For this reason, the program now allows you to create standard walls from regular walls as follows:
When clicking "Edit Standard Walls" while there is a wall selected which does not match any standard wall, the program now asks you if you wish to create a standard wall based on the selected wall. If you create a standard wall in this way, the Design as Group setting is checked for the standard wall and the Design in Group checked for the selected wall.
This feature enhances the program usability in general, similar to the creation of a new font style in a word processor using the font attributes of the selected text.
When selecting a standard wall to assign to a physical wall, the number of wall studs was not being accounted for, so that if there were two standard walls that were identical except for the number of wall studs it sometimes would cause the program to assign the wrong standard wall to the selected wall. It was also not possible to select one of the standard walls in the Edit standard wall view.
Whether or not it happened depended on the order of the near-identical standard walls in the list of walls. It has been corrected.
In wall input view, if you selected "Both sides the same" and specified unknown values, and then deselected Both sides the same, the unknown values were still recorded in the interior sheathing, even though design for unknowns is not done independently for interior sheathing. If these unknown values were not changed, the program would design using the weakest materials in the list, and would show question marks (?) in the Wall Design Groups output table for the interior sheathing.
Now, when you deselect Both sides the same, the program changes any unknown values on the interior surface to the weakest possible. Unless changed, these materials now show up in the Design Group Output.
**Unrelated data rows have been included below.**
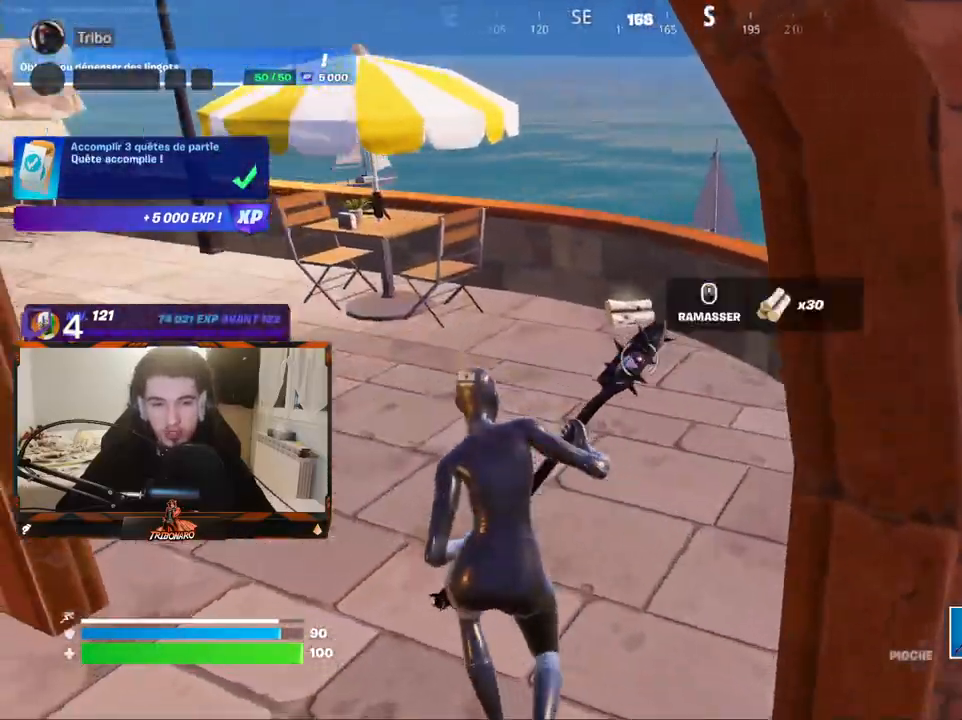
{"keys": ["z"], "mouse": [], "mouse_move": "left", "events": [[183, "d", "down"], [317, "d", "up"]]}
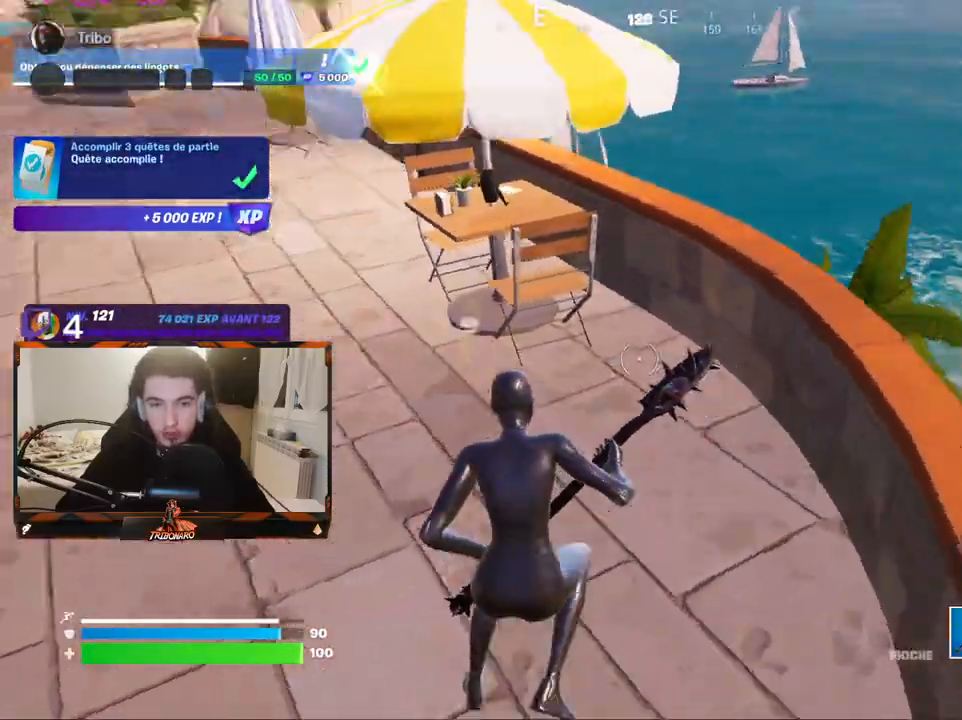
{"keys": ["z"], "mouse": [], "mouse_move": "still", "events": [[150, "q", "down"], [283, "q", "up"], [383, "q", "down"], [483, "q", "up"]]}
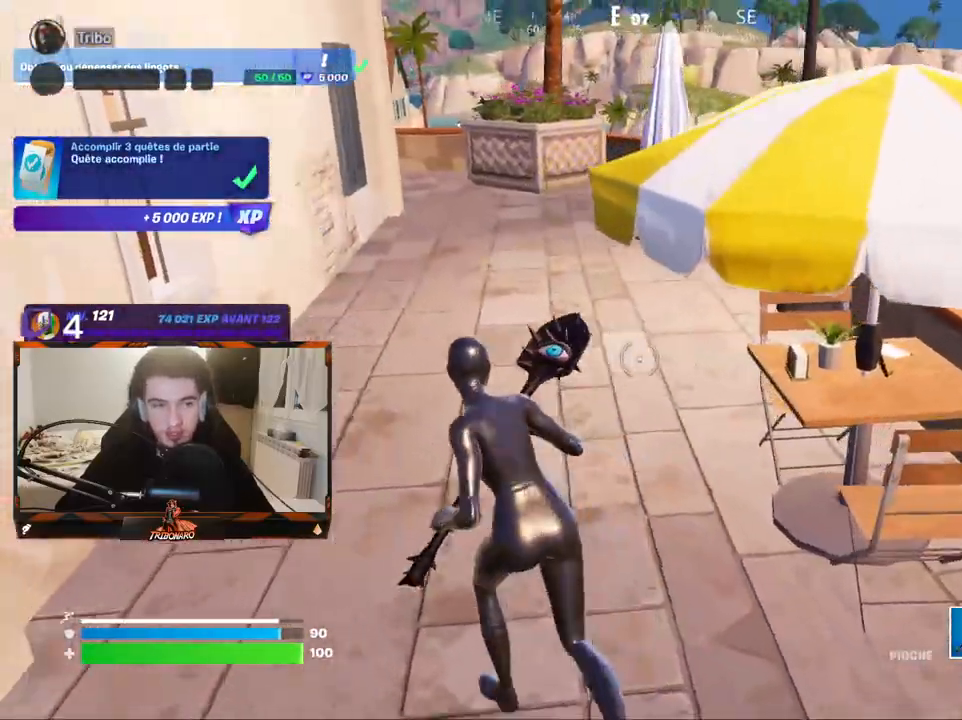
{"keys": ["s"], "mouse": ["left"], "mouse_move": "right", "events": [[117, "mouse_left", "down"], [217, "q", "down"], [250, "z", "up"], [300, "q", "up"], [400, "s", "down"]]}
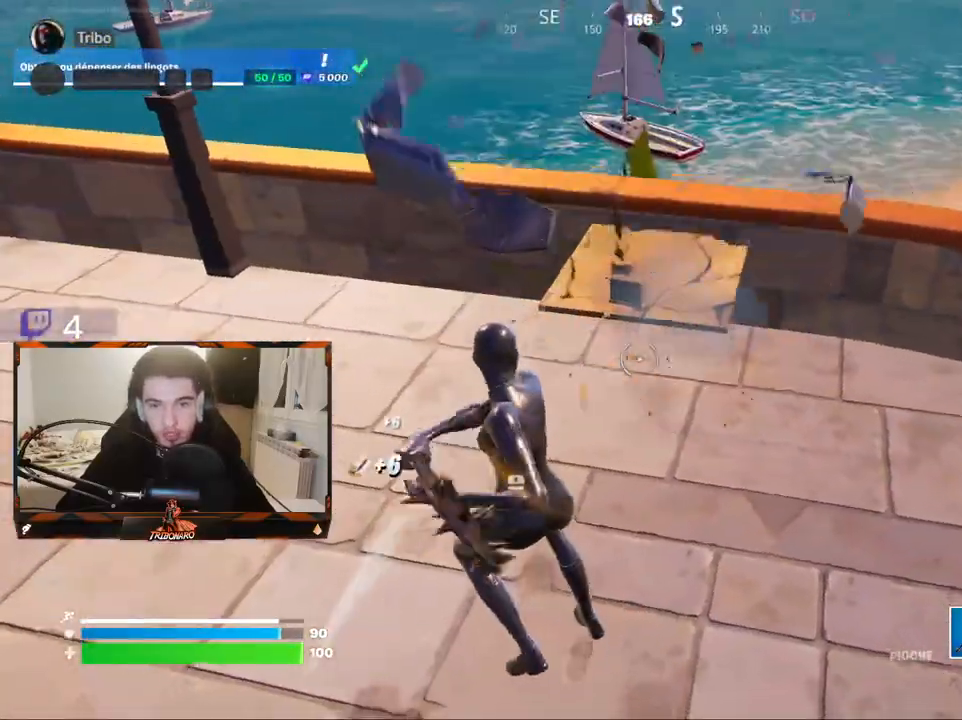
{"keys": ["z"], "mouse": [], "mouse_move": "left", "events": [[83, "s", "up"], [267, "mouse_left", "up"], [317, "z", "down"]]}
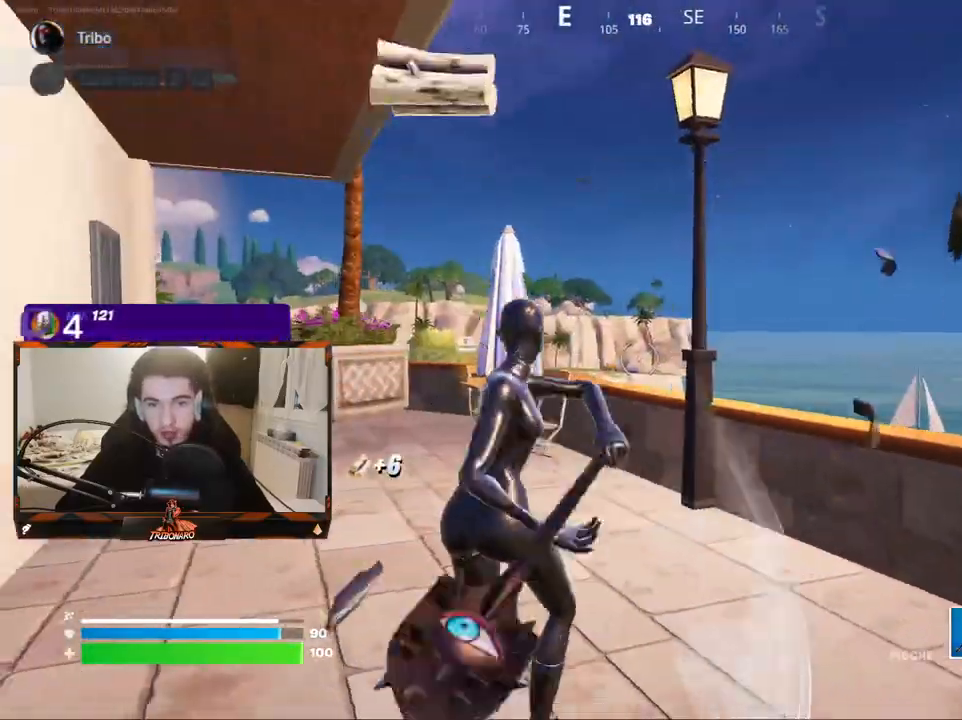
{"keys": ["z"], "mouse": [], "mouse_move": "still", "events": [[50, "x", "down"], [150, "x", "up"]]}
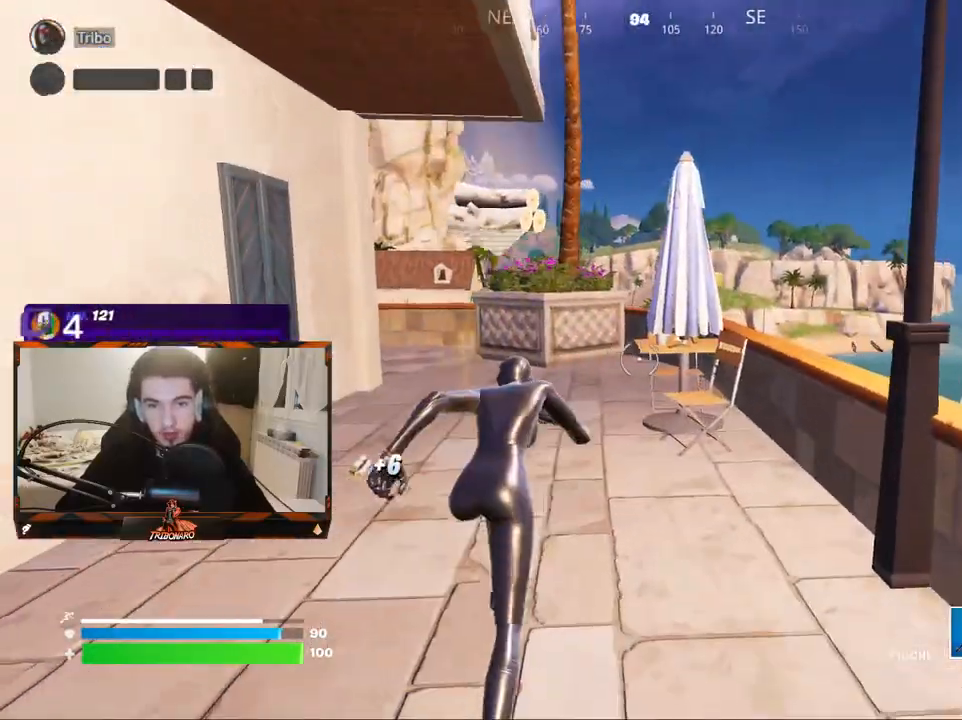
{"keys": ["q", "z"], "mouse": ["left"], "mouse_move": "down-right", "events": [[117, "mouse_left", "down"], [167, "mouse_left", "up"], [250, "q", "down"], [400, "mouse_left", "down"]]}
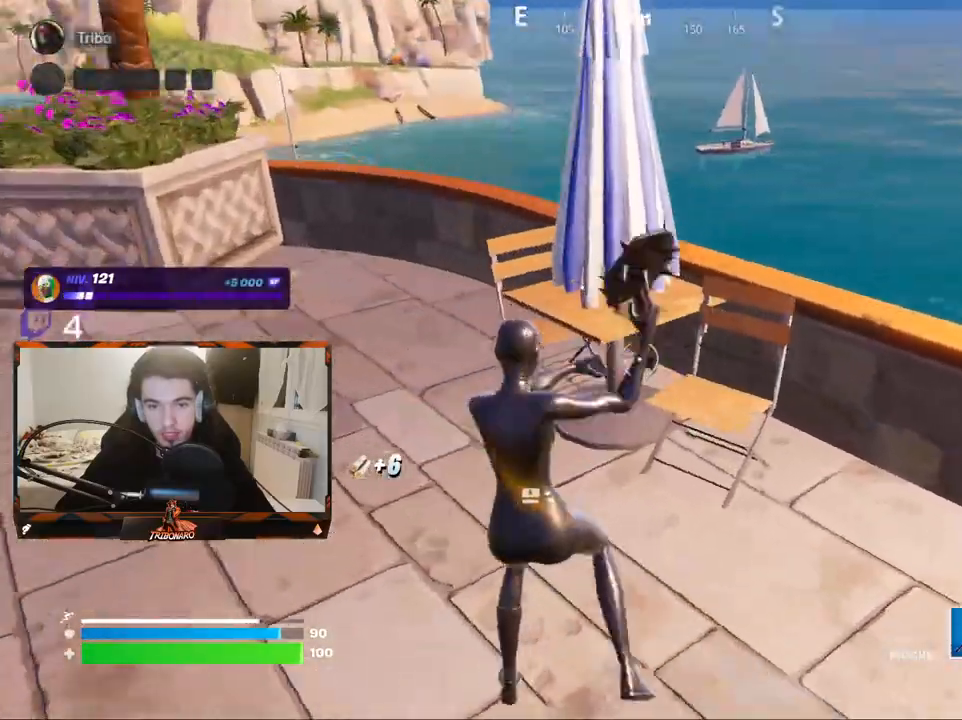
{"keys": ["z"], "mouse": [], "mouse_move": "right", "events": [[317, "q", "up"], [367, "mouse_left", "up"]]}
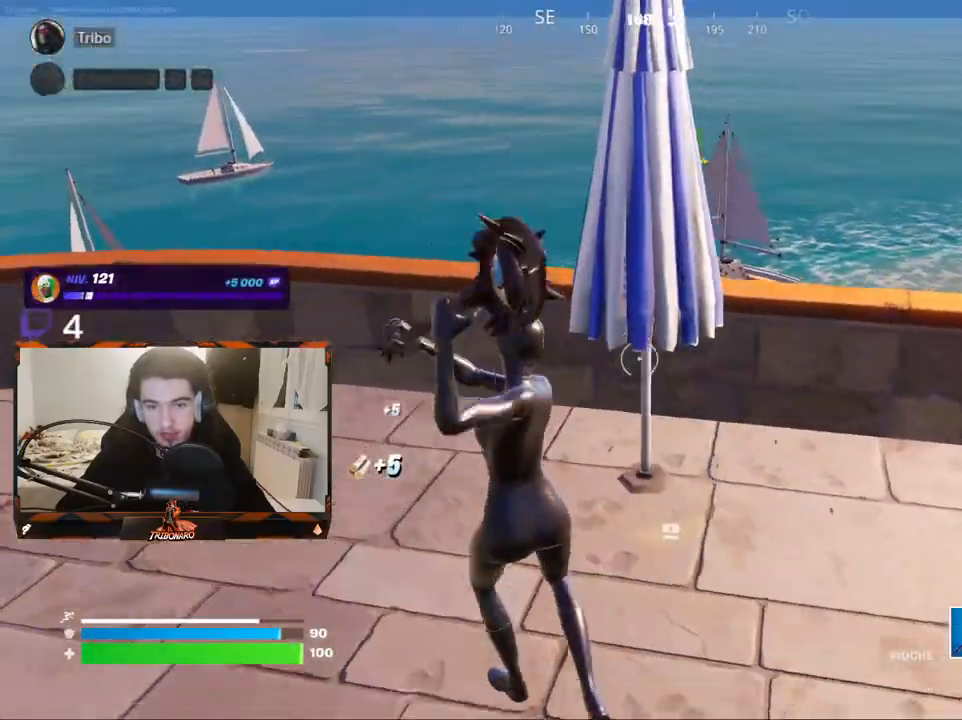
{"keys": ["d"], "mouse": ["left"], "mouse_move": "right", "events": [[150, "q", "down"], [233, "q", "up"], [283, "z", "up"], [333, "mouse_left", "down"], [433, "d", "down"]]}
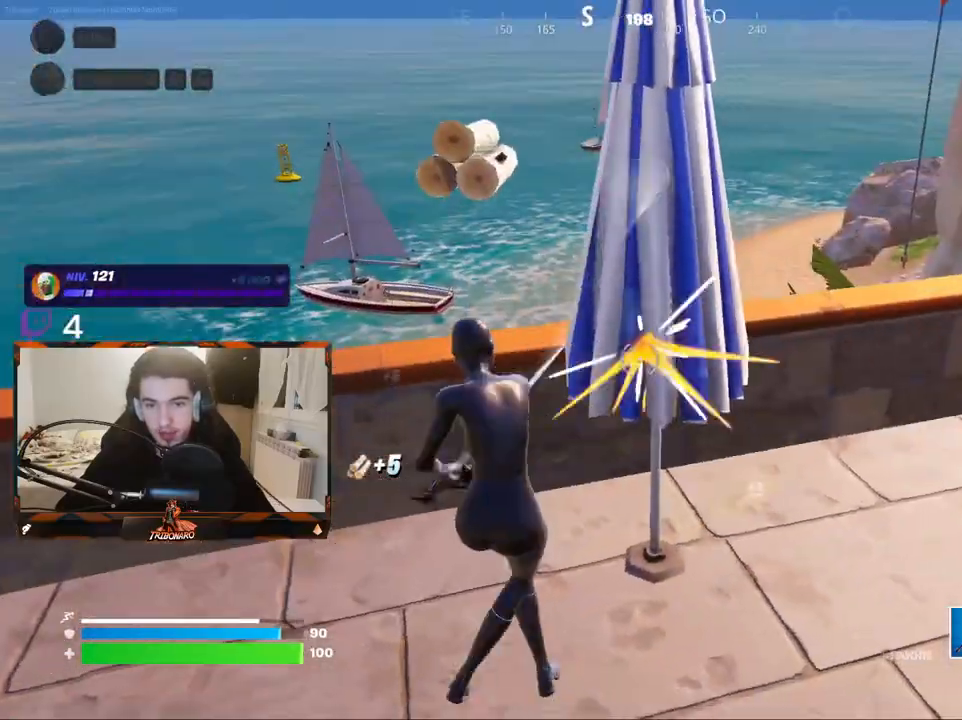
{"keys": [], "mouse": ["left"], "mouse_move": "left", "events": [[67, "d", "up"], [67, "mouse_left", "up"], [433, "mouse_left", "down"]]}
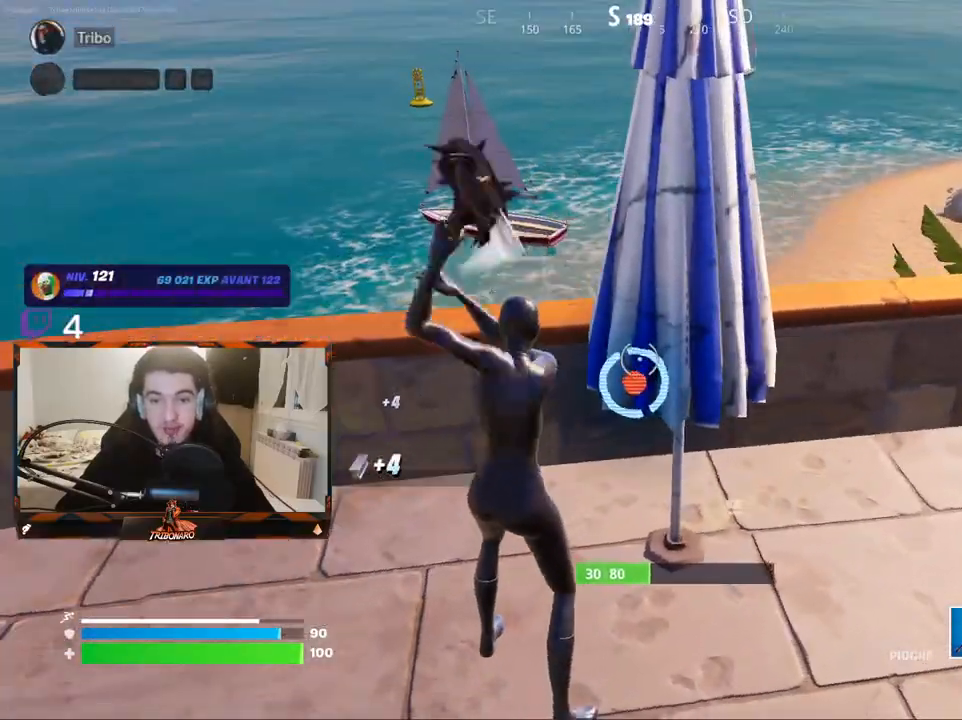
{"keys": ["x", "z"], "mouse": [], "mouse_move": "right", "events": [[33, "mouse_left", "up"], [133, "z", "down"], [267, "d", "down"], [367, "d", "up"], [500, "x", "down"]]}
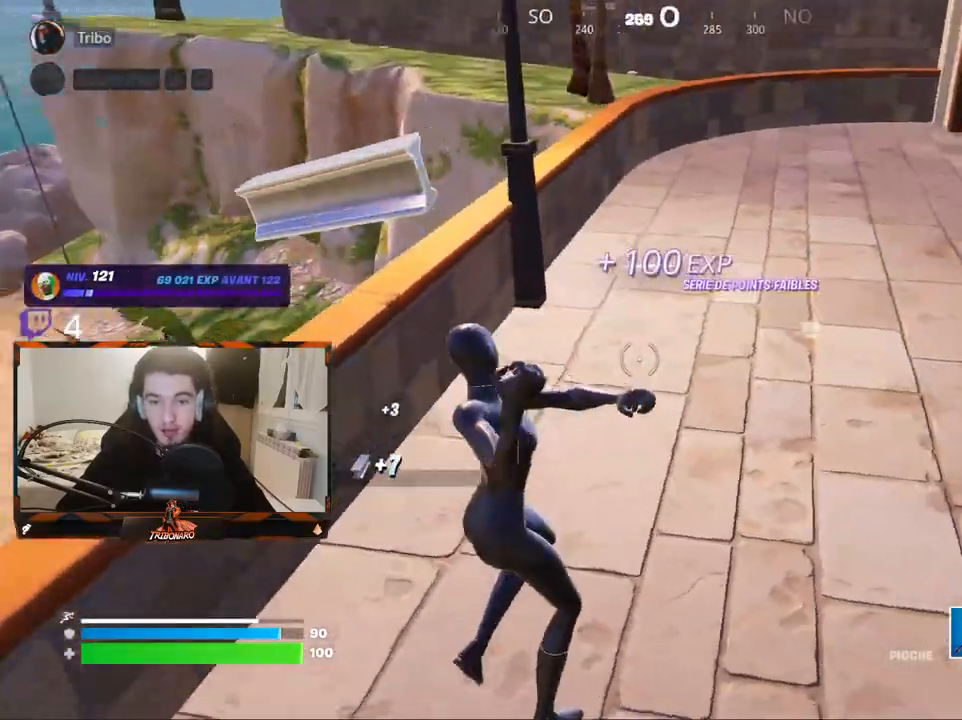
{"keys": ["d", "z"], "mouse": [], "mouse_move": "right", "events": [[100, "x", "up"], [433, "d", "down"]]}
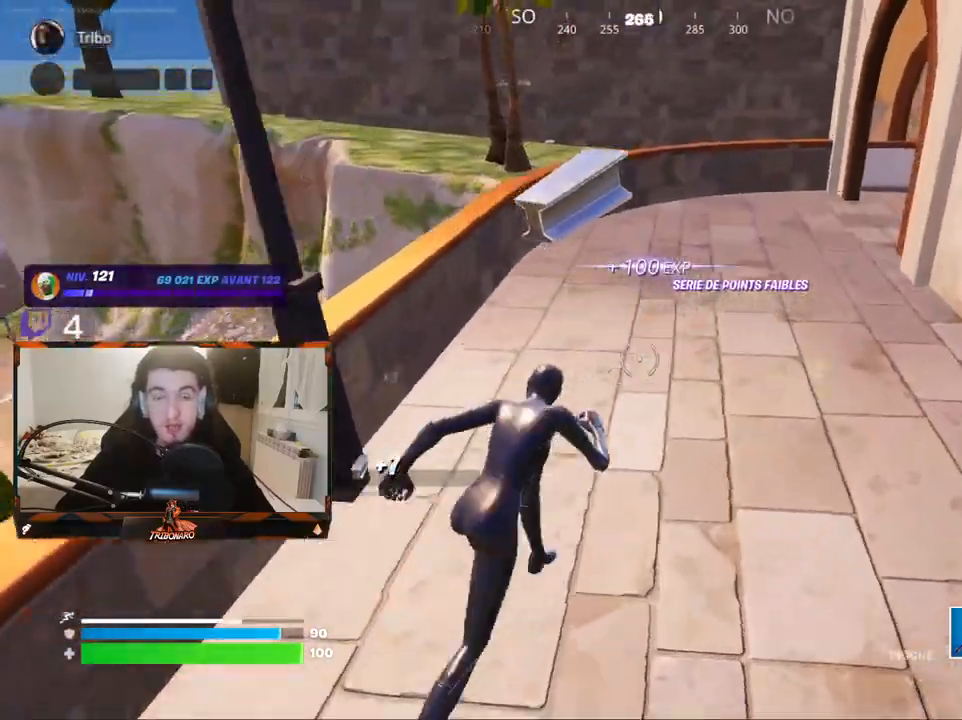
{"keys": ["d", "z"], "mouse": [], "mouse_move": "still", "events": [[67, "d", "up"], [450, "d", "down"]]}
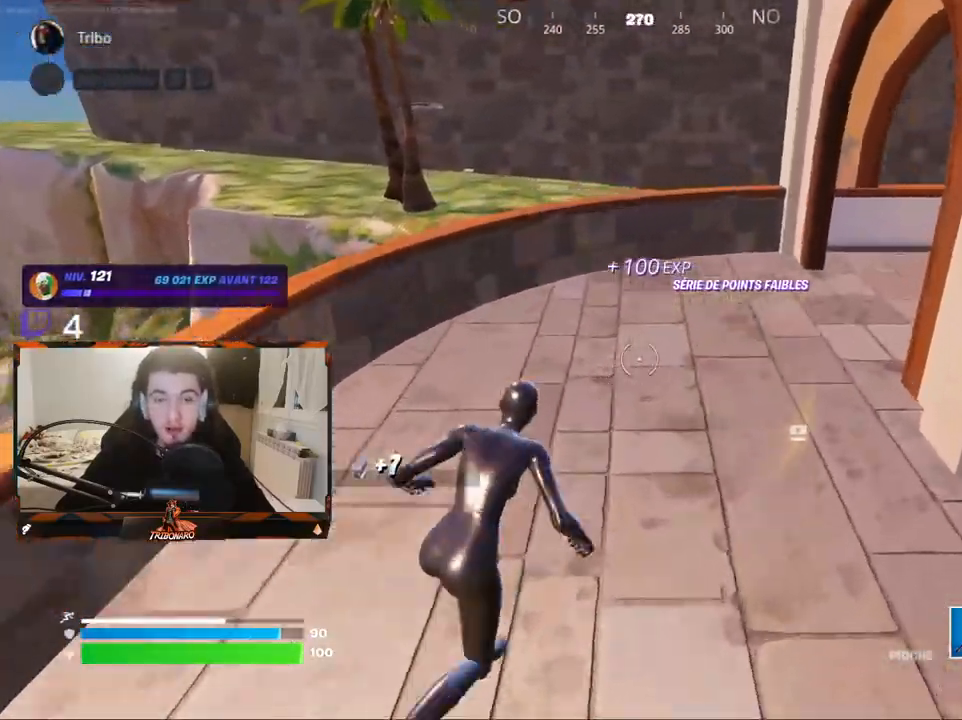
{"keys": ["space", "z"], "mouse": [], "mouse_move": "down-left", "events": [[33, "d", "up"], [417, "space", "down"]]}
The Hold-down Design table of the Design Summary output was reporting walls as having failed hold-down design for multiple building levels when it only failed hold-down design on the lowest level listed. This has been corrected.
If only rigid diaphragm analysis was selected in the Structure Input view, the program showed failure for non-shearwalls in elevation view, even if the walls are strong enough to resist design. In the Components and Cladding table, the program showed a warning that these walls do not have shear resisting materials, even If they did.
This problem disappeared if you chose to do both rigid and flexible design. It has now been corrected.
The title in the program output "Wind Suction Design" has been changed to "Out-of-plane Wind Design". This is because the governing condition can be either suction or bearing of wind.